商法司管轄のもとに、新政府はまた江戸時代からの酒造株制度を踏襲し、酒造業の掌握に着手した。まず慶応四年五月二十七日に、会計官布達による「酒造規則五カ条」を公布した。そして五月三十日に前述の「商法大意」が出され、すべての商売に対して営業自由の原則と、旧来の冥加金上納の廃止が公表されたにもかかわらず、それは表向きのことで、内実は「猥(みだり)に旧慣を改め、新法を立つるは可ならず」として、むしろ暫定的に旧法を踏襲すべきことを促している。
この「酒造規則五カ条」では、旧酒造株の書換えをもって酒造鑑札とし、その書換料(一時冥加)として旧株鑑札高一〇〇石につき二〇両を徴収することが明らかにされた。この徴収は、当初新政府の直轄地域にのみ限られていた。その後、八月二十日の会計官布達で、はじめて全国一律に一時冥加が一〇〇石につき金一〇両に引き下げられた。そして商法司のもとで、酒造石高の調査取締りがなされた。

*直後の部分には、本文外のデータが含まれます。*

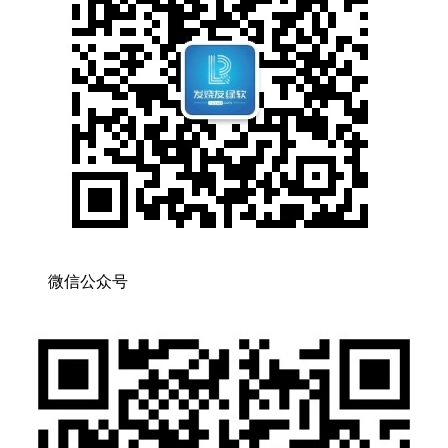
微信公众号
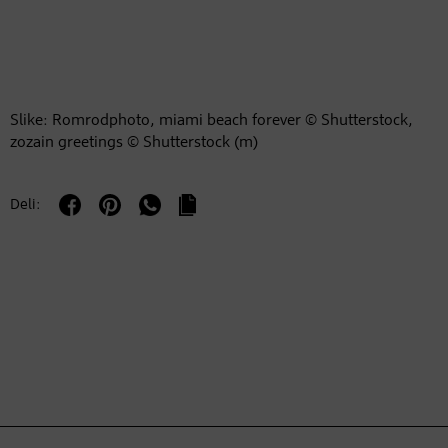
Slike: Romrodphoto, miami beach forever © Shutterstock,
zozain greetings © Shutterstock (m)
Deli:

つづいて、明治二(一八六九)年十二月には、民部省達をもって「酒造並ニ濁酒造株(にごりざけつくりかぶ)鑑札渡方並ニ年々冥加上納方」が公布された。これによると、一時冥加として一〇〇石につき金一〇両のほか、年々冥加として一〇〇石につき金一〇両を上納すべきことを決めている。すなわちここでは酒造税を営業税(一時冥加)と醸造税(年々冥加)の二本立てとし、それを全国画一に明治二年に設置された通商司の管轄のもとにおき、酒造制度改編への第一歩を踏みだしたのである。この通商司とはさきの商法司に代わって、単に旧幕府領のみを対象とせず、全国的規模で、広く商工業の掌握と殖産興業を意図してとられた措置で、生産者―地方商社―通商為替会社という系列のもとに諸国産物の流通を把握し、全国的商品流通機構の成立を目指したものであった。